REQUIRED WORK
Go through the material line by line. Say how many lines contain the word "linecap", and give nothing more.

___

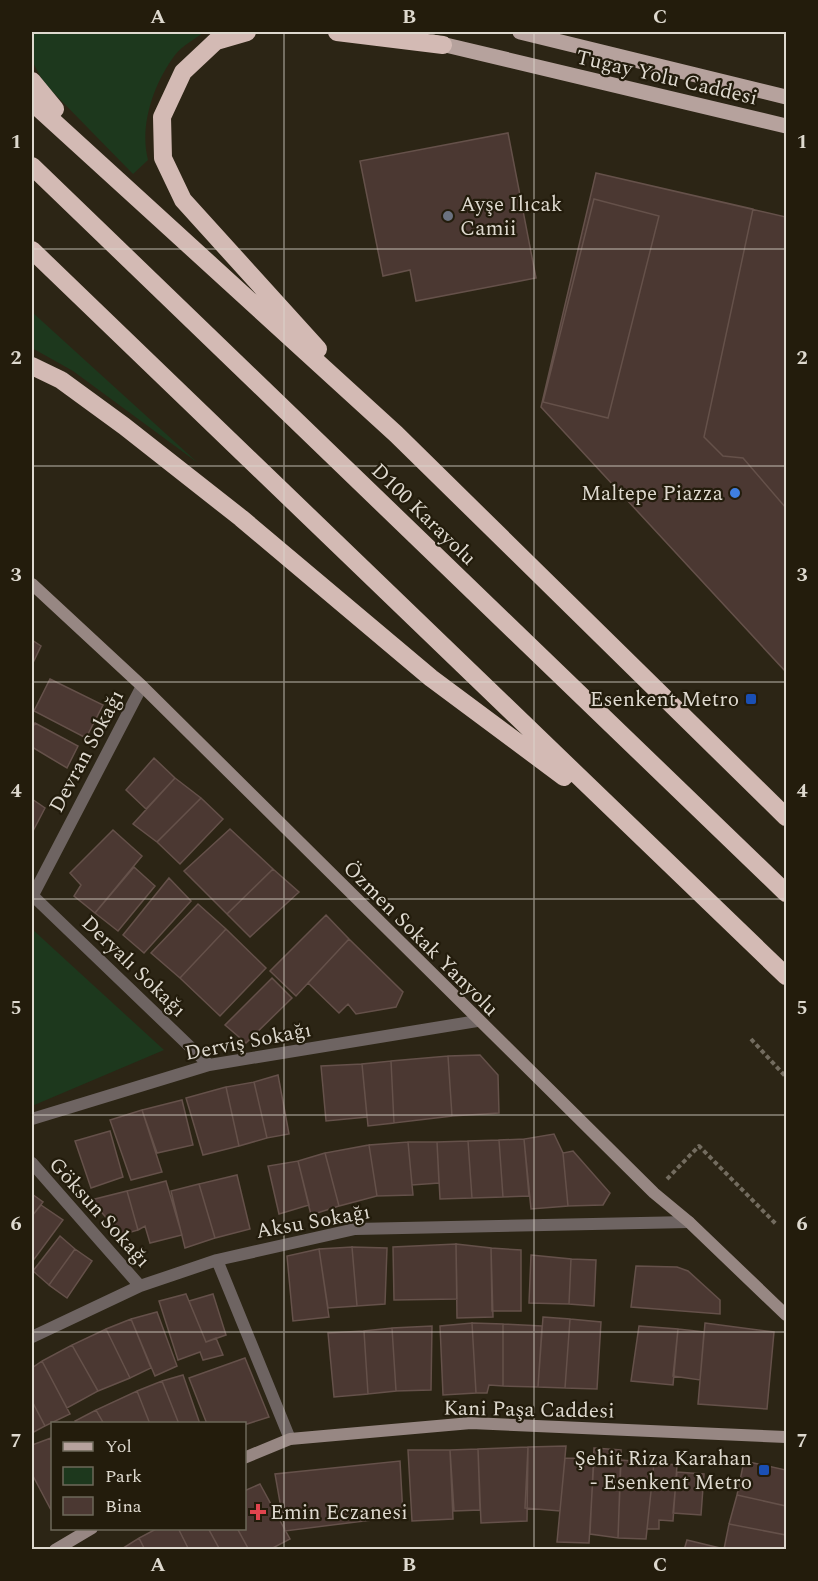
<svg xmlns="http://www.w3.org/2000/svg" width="818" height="1581" font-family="Spectral,serif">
  <rect width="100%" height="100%" fill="#2c2515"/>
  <path fill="#1d381d" d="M32 32H204C195 39 182 46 175 55 154 83 139 125 148 160L133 174 44 83 32 61Z
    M32 312 198 463 73 371 32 348Z
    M32 929 164 1050 32 1106Z"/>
  <path fill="#4b3832" stroke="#65514a" stroke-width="1.5" d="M508 133 536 278 416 301 410 270 383 276 360 161Z
    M596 173 786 217V672L541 407Z
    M596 173 753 209 704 437 723 456 743 458 786 508V672L541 407Z
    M594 199 659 216 608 418 543 402Z
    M32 640 41 646 32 665Z
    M50 679 103 705 86 738 34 711Z
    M35 723 78 746 67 768 32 747V729Z
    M154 758 175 778 146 809 126 790Z
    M175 778 201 798 157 842 133 824Z
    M201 798 223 819 180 864 157 842Z
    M32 799 45 808 32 833Z
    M230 829 273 869 227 914 184 871Z
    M113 830 142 856 95 913 74 896 81 885 70 873Z
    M134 867 155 886 118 931 95 913Z
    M273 869 299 892 250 937 227 914Z
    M169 878 191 901 144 953 123 935Z
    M198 904 226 929 180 978 151 953Z
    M326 915 349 939 296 996 270 971Z
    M226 929 266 968 220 1016 180 978Z
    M349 939 403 992 396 1007 356 1014 348 1004 339 1013 308 983Z
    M272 978 292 998 246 1043 225 1025Z
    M480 1055 498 1075 499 1113 452 1116 448 1056Z
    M448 1056 452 1116 394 1123 391 1061Z
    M391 1061 394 1123 368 1126 362 1064Z
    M362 1064 367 1117 326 1121 321 1066Z
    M278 1075 289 1134 267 1138 254 1082Z
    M254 1082 267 1138 239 1146 226 1087Z
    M226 1087 239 1146 203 1155 186 1098Z
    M182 1100 193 1145 157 1153 142 1110Z
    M142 1110 162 1172 131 1180 110 1120Z
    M110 1131 123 1177 91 1188 75 1141Z
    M554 1134 563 1153 568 1206 531 1209 524 1139Z
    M524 1139 529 1196 503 1197 499 1140Z
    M499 1140 503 1197 472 1198 468 1141Z
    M468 1141 472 1198 440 1199 437 1142Z
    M408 1142H437L439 1183 412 1185Z
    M408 1142 413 1195 377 1196 369 1145Z
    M369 1145 377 1196 339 1206 325 1153Z
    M573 1151 610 1193 603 1205 568 1206 563 1153Z
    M325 1153 339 1206 311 1215 298 1161Z
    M298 1161 309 1205 279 1214 268 1166Z
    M237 1175 250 1229 215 1238 199 1184Z
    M166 1181 182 1235 150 1243 145 1226 138 1230 127 1191Z
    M199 1184 215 1238 185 1248 171 1191Z
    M127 1191 138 1230 121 1235 91 1200Z
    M32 1194 43 1202 32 1216Z
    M41 1205 63 1220 32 1262V1216Z
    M60 1236 75 1249 49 1285 33 1271Z
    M456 1244 491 1248 493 1317 457 1318Z
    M456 1244 457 1299 394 1300 393 1247Z
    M352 1247 387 1248 385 1304 357 1306Z
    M352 1247 357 1306 328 1308 319 1249Z
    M491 1248 521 1250V1311H492Z
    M75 1249 92 1261 67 1298 49 1285Z
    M319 1249 329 1317 293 1321 287 1256Z
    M531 1255 571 1259 569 1304 529 1303Z
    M571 1259 596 1260 594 1306 569 1304Z
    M636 1266 677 1267 688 1271 720 1300V1314L631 1307Z
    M186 1294 206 1342 216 1338 223 1355 203 1360 200 1352 178 1360 159 1301Z
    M213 1294 226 1335 206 1342 189 1301Z
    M157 1312 177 1366 155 1376 131 1319Z
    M543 1317 570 1319 565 1388 538 1387Z
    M131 1319 151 1368 130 1378 106 1329Z
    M570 1319 601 1322 597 1389 565 1388Z
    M472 1323 503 1324V1386L489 1385 487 1393H476Z
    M472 1323 476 1393 443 1395 440 1326Z
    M705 1323 774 1332 767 1409 698 1404Z
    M503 1324 542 1326 538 1387 503 1386Z
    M432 1326 431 1390 396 1391 392 1328Z
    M639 1326 678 1329 673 1385 631 1381Z
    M392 1328 396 1391 368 1394 364 1331Z
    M106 1329 130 1378 98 1391 72 1345Z
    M678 1329 704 1332 700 1380 673 1376Z
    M364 1331 368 1394 334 1397 328 1333Z
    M72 1345 98 1391 67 1408 42 1361Z
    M245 1358 269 1417 244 1425 207 1424 189 1378Z
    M42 1361 70 1414 45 1426 32 1401V1368Z
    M183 1375 200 1424H179L162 1381Z
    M162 1381 179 1424H150L137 1391Z
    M137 1391 150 1424H104L96 1410Z
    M32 1401 45 1426 32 1433Z
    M96 1410 104 1424H77L75 1421Z
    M51 1438 52 1441 51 1510 32 1474V1445Z
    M566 1446 560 1511 525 1508 528 1447Z
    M528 1447 527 1521 481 1523 478 1449Z
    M594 1448 621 1450 618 1538 590 1534Z
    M478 1449 480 1510 454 1511 450 1450Z
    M408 1450H450L453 1519 412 1521Z
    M565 1458 594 1459 589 1543 557 1542Z
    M621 1460 654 1463 646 1539 618 1538Z
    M400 1461 403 1516 285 1531 275 1474Z
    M744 1461 786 1470V1506L737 1495Z
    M654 1463 677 1465 673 1521 659 1520V1529H647Z
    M677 1472 704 1474 701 1515 673 1513Z
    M260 1484 290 1539 269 1550H249L237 1528H244V1491Z
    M737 1495 786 1506V1535L729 1524Z
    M729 1524 786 1535V1550L724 1549Z
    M158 1528H178L189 1550H145L139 1538Z
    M178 1528H208L220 1550H189Z
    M208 1528H237L249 1550H220Z
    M139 1538 145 1550H120Z
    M687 1540 724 1549 725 1550H684Z"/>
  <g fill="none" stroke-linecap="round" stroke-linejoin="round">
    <path stroke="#736c5f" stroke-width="4" stroke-dasharray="4.5 3" stroke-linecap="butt" d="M751 1039 786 1077
      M667 1179 699 1146 776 1224"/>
    <path stroke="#6e6462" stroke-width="12" d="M32 895 209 1065
      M32 897 142 686
      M32 1119 209 1065 477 1021
      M32 1163 140 1286
      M217 1260 290 1439
      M32 1337 140 1286 217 1260 355 1229 689 1222"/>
    <path stroke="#978783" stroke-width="12" d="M32 584 142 686 654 1193 689 1222 786 1315
      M244 1458 290 1439 471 1423 786 1437
      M55 1550 92 1528"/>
    <path stroke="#b6a29d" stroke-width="15" d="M520 32 786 97
      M433 42 786 126"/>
    <path stroke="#d3bab4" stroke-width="18" d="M247 32 216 41 183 72 162 117 163 158 183 200 318 349
      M337 32 443 45
      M32 81 55 109
      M32 102 396 434 786 817
      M32 166 786 893
      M32 250 786 976
      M32 366 61 380 124 426 241 518 431 678 564 777"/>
  </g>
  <path fill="none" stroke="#ded9cf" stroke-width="1.5" stroke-opacity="0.55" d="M284 32V1550M534 32V1550M32 249H786M32 466H786M32 682H786M32 899H786M32 1115H786M32 1332H786"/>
  <circle fill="#6b7280" stroke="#231c0c" stroke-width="2" cx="448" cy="216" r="6"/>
  <circle fill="#3f7fe0" stroke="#231c0c" stroke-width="2" cx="735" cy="493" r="6"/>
  <g fill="#1a4fb4" stroke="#231c0c" stroke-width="2">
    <rect x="745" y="693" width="12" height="12" rx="3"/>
    <rect x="758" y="1464" width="12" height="12" rx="3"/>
  </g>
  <path fill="#e0444e" stroke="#231c0c" stroke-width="2" d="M255 1503h6v6h6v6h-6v6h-6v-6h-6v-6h6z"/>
  <g text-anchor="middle" stroke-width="4.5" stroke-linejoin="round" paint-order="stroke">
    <g font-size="21" fill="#ded9cf" stroke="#231c0c">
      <text transform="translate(667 77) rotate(13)" y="7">Tugay Yolu Caddesi</text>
      <text transform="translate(424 514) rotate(44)" y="7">D100 Karayolu</text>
      <text transform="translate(86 751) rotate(-62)" y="7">Devran Sokağı</text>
      <text transform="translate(421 938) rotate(45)" y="7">Özmen Sokak Yanyolu</text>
      <text transform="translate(134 966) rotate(44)" y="7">Deryalı Sokağı</text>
      <text transform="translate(248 1041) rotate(-11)" y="7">Derviş Sokağı</text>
      <text transform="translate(100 1212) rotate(48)" y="7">Göksun Sokağı</text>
      <text transform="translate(313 1221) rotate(-10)" y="7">Aksu Sokağı</text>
      <text transform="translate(529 1409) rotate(1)" y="7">Kani Paşa Caddesi</text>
    </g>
    <g font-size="21" fill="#ded9cf" stroke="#231c0c" text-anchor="end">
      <text x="460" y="211" text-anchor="start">Ayşe Ilıcak<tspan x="460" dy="24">Camii</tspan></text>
      <text x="723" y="500">Maltepe Piazza</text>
      <text x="739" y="706">Esenkent Metro</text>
      <text x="752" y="1465">Şehi̇t Riza Karahan<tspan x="752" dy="24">- Esenkent Metro</tspan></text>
      <text x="270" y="1519" text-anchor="start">Emin Eczanesi</text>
    </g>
  </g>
  <rect width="818" height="1581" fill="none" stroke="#231c0c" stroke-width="66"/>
  <rect x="51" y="1422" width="195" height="108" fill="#231c0c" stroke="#6e685a" stroke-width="1.5"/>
  <rect x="63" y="1442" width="30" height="9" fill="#b6a29d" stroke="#6e685a" stroke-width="1.5"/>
  <text x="105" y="1452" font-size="18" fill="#ded9cf">Yol</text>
  <rect x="63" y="1467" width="30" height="18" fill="#1d381d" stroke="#6e685a" stroke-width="1.5"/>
  <text x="105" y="1482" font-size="18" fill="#ded9cf">Park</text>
  <rect x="63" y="1497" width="30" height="18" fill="#4b3832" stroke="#6e685a" stroke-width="1.5"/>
  <text x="105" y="1512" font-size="18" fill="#ded9cf">Bina</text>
  <rect x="33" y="33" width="752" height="1515" fill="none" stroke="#ded9cf" stroke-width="2"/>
  <g font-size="20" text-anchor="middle" font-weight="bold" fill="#ded9cf">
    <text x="158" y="23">A</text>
    <text x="409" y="23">B</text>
    <text x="660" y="23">C</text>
    <text x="16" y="148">1</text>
    <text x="802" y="148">1</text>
    <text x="16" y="364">2</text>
    <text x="802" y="364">2</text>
    <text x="16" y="581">3</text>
    <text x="802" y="581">3</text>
    <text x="16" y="797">4</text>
    <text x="802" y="797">4</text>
    <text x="16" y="1014">5</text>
    <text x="802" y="1014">5</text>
    <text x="16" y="1230">6</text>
    <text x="802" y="1230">6</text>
    <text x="16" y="1447">7</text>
    <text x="802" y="1447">7</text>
    <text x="158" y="1571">A</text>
    <text x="409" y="1571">B</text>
    <text x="660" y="1571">C</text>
  </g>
</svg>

___

OUTPUT
2